══ 本文 ══

オイラが音響会社を立ち上げる前、大手の舞台制作会社の手伝いで音響スタッフとして、数か所の公共ホールに出向しておりました。
何回か出入りしている内に、仕事ぶりや技術・知識を気に入ってくださってホールから名指しで発注をいただき、半専属として音響室に就く事になりました。
ある日、ホールに新しい新卒の女性事務員さんが配置され、仕事やスタッフに慣れてお互いの遠慮も薄らいだ頃、休憩時間にたわいもない話をしておりました。
その新しい事務員さんが「私は怖い話が好きで、ホラー映画を好んで見に行く」って事だったので、こんな話をしてあげたんだよ。。
「このホールには有名な話があって、このホールが建設されて1年が過ぎようとしていた頃、そのホールで ある劇団が公演を予定をしていた。
その劇団には看板女優がいて、演技力が素晴らしい上にすごい美貌の持ち主。。
地元以外でも注目を浴びだしていて、噂を聞いた東京の数社の劇団のスカウトが、その女優の実力を観に来るという話も世間の知る事となった。
その事もあって、その女優は更に舞台に命を懸けるように稽古に勤しみ、まるで命を削るように舞台に立つ姿に同胞の劇団員たちですら簡単に声をかける事が出来ないほど気迫に満ちていた。
しかし、本番を目前としたある日、ひとりで稽古を終えてフラフラになりながらホールを出た女優は、やってきたオートバイに気が付かず跳ね飛ばされてしまった。
オートバイの運転手は一瞬躊躇ったがそのまま闇の中に立ち去ってしまった。
そのまま朝まで誰も気が付いてやる事はできず、出社してきたホールの警備員が彼女を見つけた時には もうすでに冷たくなってしまっていた。

═══

課題 A: ホールにまつわる怪談の本文において、倒れていた女優を見つけたのは誰ですか。
課題 B: ホールにまつわる怪談の本文のうち、「その劇団には看板女優がいて、演技力が素晴らしい上にすごい美貌の持ち主。。」から「かず跳ね飛ばされてしまった。」までを一字一句違えずに書き写してください。
課題 C: ホールにまつわる怪談について、示された最後の文の次から話を書き継いでください。
記録は本文とは別個の資料です。

══ 記録データ ══

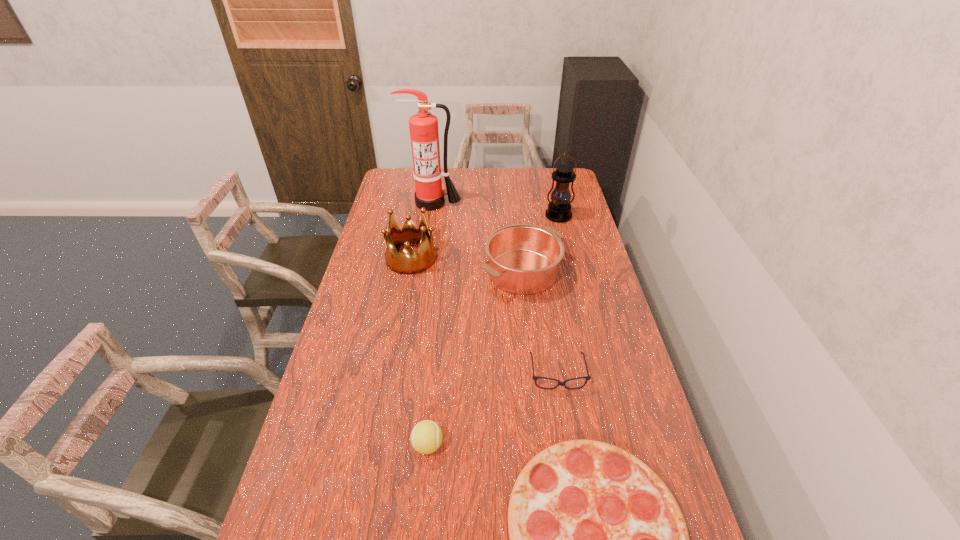
Where is `object that is the closest to the fire extinguisher`? Image resolution: width=960 pixels, height=540 pixels. object that is the closest to the fire extinguisher is located at coordinates (408, 262).

At what (x,y) coordinates should I click in order to perform the action: click on object identified as the sixth closest to the second shortest object. Please return your answer as a coordinate pair (x, y). The height and width of the screenshot is (540, 960). Looking at the image, I should click on (424, 134).

Identify the location of free space that satisfies the following two spatial constraints: 1. on the front side of the third tallest object; 2. on the right side of the saucepan. The height and width of the screenshot is (540, 960). (408, 272).

The height and width of the screenshot is (540, 960). Find the location of `vacant space that satisfies the following two spatial constraints: 1. at the nozzle of the tallest object; 2. on the right side of the tennis ball`. vacant space that satisfies the following two spatial constraints: 1. at the nozzle of the tallest object; 2. on the right side of the tennis ball is located at coordinates (396, 446).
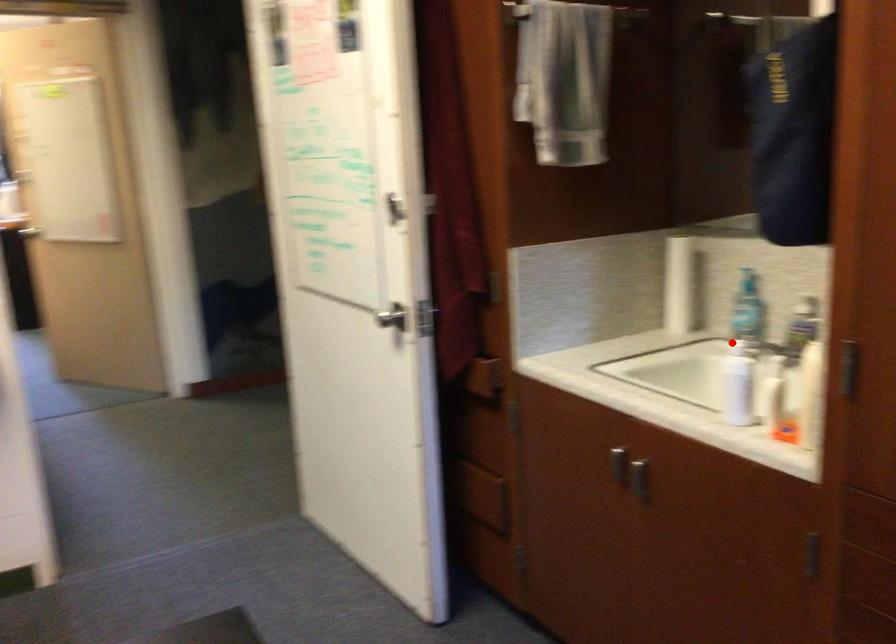
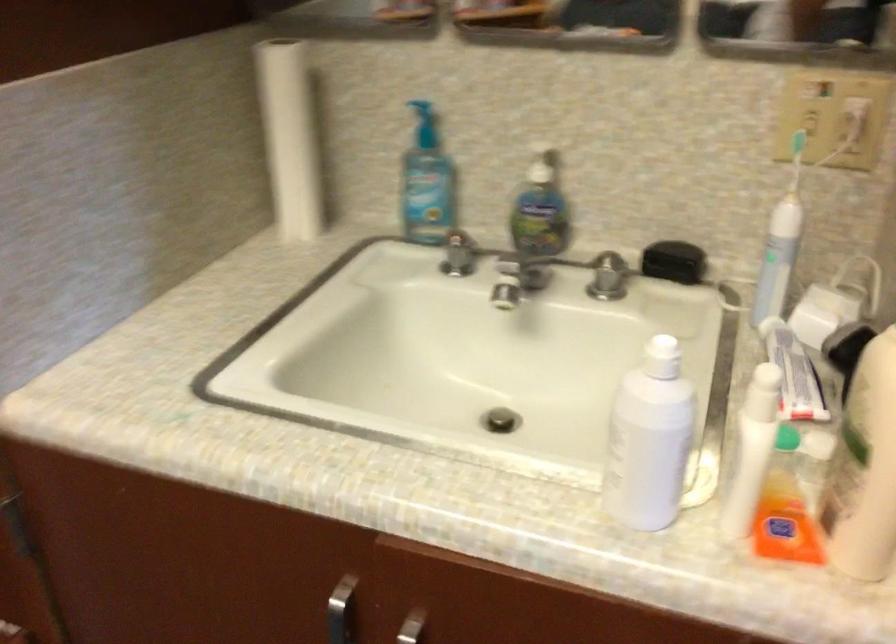
In the second image, find the point that corresponds to the highlighted location in the first image.

(661, 357)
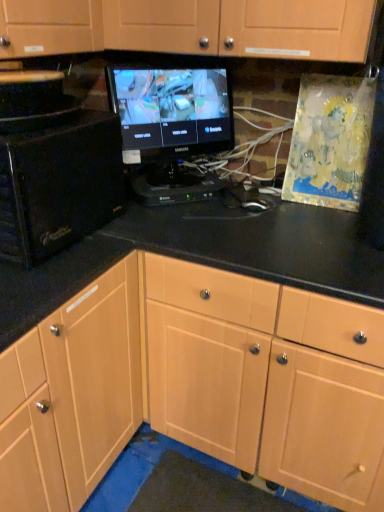
The image size is (384, 512). What do you see at coordinates (208, 379) in the screenshot? I see `light wood cabinet at center` at bounding box center [208, 379].

The width and height of the screenshot is (384, 512). Find the location of `light wood cabinet at center`. light wood cabinet at center is located at coordinates [x=208, y=379].

The image size is (384, 512). In order to click on light wood cabinet at center in this screenshot , I will do point(208,379).

Between point (60, 172) and point (380, 477), which one is positioned behind?

The point (380, 477) is farther.

From their relative heights in the image, would you say black glossy microwave at left is taller or shorter than light wood cabinet at center?

In the image, black glossy microwave at left appears to be shorter than light wood cabinet at center.

Would you say black glossy microwave at left is to the left or to the right of light wood cabinet at center in the picture?

Based on their positions, black glossy microwave at left is located to the left of light wood cabinet at center.

The width and height of the screenshot is (384, 512). I want to click on cabinetry in front of the black glossy microwave at left, so click(x=208, y=379).

Is point (300, 364) in front of point (6, 176)?

No, it is behind (6, 176).

From the image's perspective, does light wood cabinet at center appear lower than black glossy microwave at left?

Correct, light wood cabinet at center appears lower than black glossy microwave at left in the image.

Identify the location of cabinetry below the black glossy microwave at left (from the image's perspective). (208, 379).

Is light wood cabinet at center spatially inside black glossy microwave at left, or outside of it?

light wood cabinet at center lies outside black glossy microwave at left.

Does black glossy monitor at center lie in front of black glossy microwave at left?

No, black glossy monitor at center is behind black glossy microwave at left.

Considering the positions of points (186, 95) and (37, 172), is point (186, 95) farther from camera compared to point (37, 172)?

Yes, it is.

Considering the sizes of objects black glossy monitor at center and black glossy microwave at left in the image provided, who is shorter, black glossy monitor at center or black glossy microwave at left?

Standing shorter between the two is black glossy microwave at left.

Is black glossy monitor at center at the left side of black glossy microwave at left?

In fact, black glossy monitor at center is to the right of black glossy microwave at left.

Does black glossy microwave at left contain black glossy monitor at center?

No, black glossy monitor at center is not a part of black glossy microwave at left.

Is black glossy microwave at left not near black glossy monitor at center?

black glossy microwave at left is actually quite close to black glossy monitor at center.

From a real-world perspective, is black glossy microwave at left over black glossy monitor at center?

No, from a real-world perspective, black glossy microwave at left is not above black glossy monitor at center.

Considering the sizes of objects black glossy microwave at left and black glossy monitor at center in the image provided, who is shorter, black glossy microwave at left or black glossy monitor at center?

black glossy microwave at left.

Is the surface of black glossy monitor at center in direct contact with light wood cabinet at center?

There is a gap between black glossy monitor at center and light wood cabinet at center.

Could light wood cabinet at center be considered to be inside black glossy monitor at center?

No, light wood cabinet at center is located outside of black glossy monitor at center.

In the image, there is a black glossy monitor at center. Where is `cabinetry below it (from the image's perspective)`? Image resolution: width=384 pixels, height=512 pixels. cabinetry below it (from the image's perspective) is located at coordinates (208, 379).

Is point (134, 89) less distant than point (142, 302)?

No, (134, 89) is further to viewer.

Would you say light wood cabinet at center is to the left or to the right of black glossy monitor at center in the picture?

From the image, it's evident that light wood cabinet at center is to the right of black glossy monitor at center.

Looking at their sizes, would you say light wood cabinet at center is wider or thinner than black glossy monitor at center?

light wood cabinet at center is wider than black glossy monitor at center.

From the image's perspective, is light wood cabinet at center located beneath black glossy monitor at center?

Indeed, from the image's perspective, light wood cabinet at center is shown beneath black glossy monitor at center.

At what (x,y) coordinates should I click in order to perform the action: click on desktop computer above the light wood cabinet at center (from the image's perspective). Please return your answer as a coordinate pair (x, y). The height and width of the screenshot is (512, 384). Looking at the image, I should click on (57, 181).

Where is `cabinetry below the black glossy microwave at left (from a real-world perspective)`? cabinetry below the black glossy microwave at left (from a real-world perspective) is located at coordinates (208, 379).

═══

解答 A: 出社してきたホールの警備員です。

解答 B:
その劇団には看板女優がいて、演技力が素晴らしい上にすごい美貌の持ち主。。
地元以外でも注目を浴びだしていて、噂を聞いた東京の数社の劇団のスカウトが、その女優の実力を観に来るという話も世間の知る事となった。
その事もあって、その女優は更に舞台に命を懸けるように稽古に勤しみ、まるで命を削るように舞台に立つ姿に同胞の劇団員たちですら簡単に声をかける事が出来ないほど気迫に満ちていた。
しかし、本番を目前としたある日、ひとりで稽古を終えてフラフラになりながらホールを出た女優は、やってきたオートバイに気が付かず跳ね飛ばされてしまった。

解答 C:
看板女優を失った劇団はやむなく公演を中止し、やがて解散する事になってしまい団員たちは散り散りになってしまった。
それ以来、毎年 公演日を予定していた前日の夜、『・・・私の出番はまだ・・・?』と、すすり泣く声と共に舞台上を彷徨う女優の声が聞こえてくるんだ」
・・・この話は咄嗟に思いついたオイラの出まかせの作り話だったんだけど、怖い話が好きだって言ってた事務員さんも、自分の職場の身近な話だと思ったせいか本当の話だと信じて泣き出してしまった。。
もちろん、すぐにネタバラシはしたんだけどな~。。(笑)
そんな思い出(笑)のあるホールだけど、やがてオイラが独立して離れて行き、20年ほど経った時にコンサートの音響の仕事で懐かしのホールでオペレートをする事になった。
すでにオイラの知ってる人は皆さん退館されていて見知った方はどなたも居られなかった。
挨拶を済ませた後、当時の担当者さんにホールまで案内を頂いた時、人懐こそうな担当者さん(男性)の表情が悪戯っぽい笑顔に変わってこう言った。。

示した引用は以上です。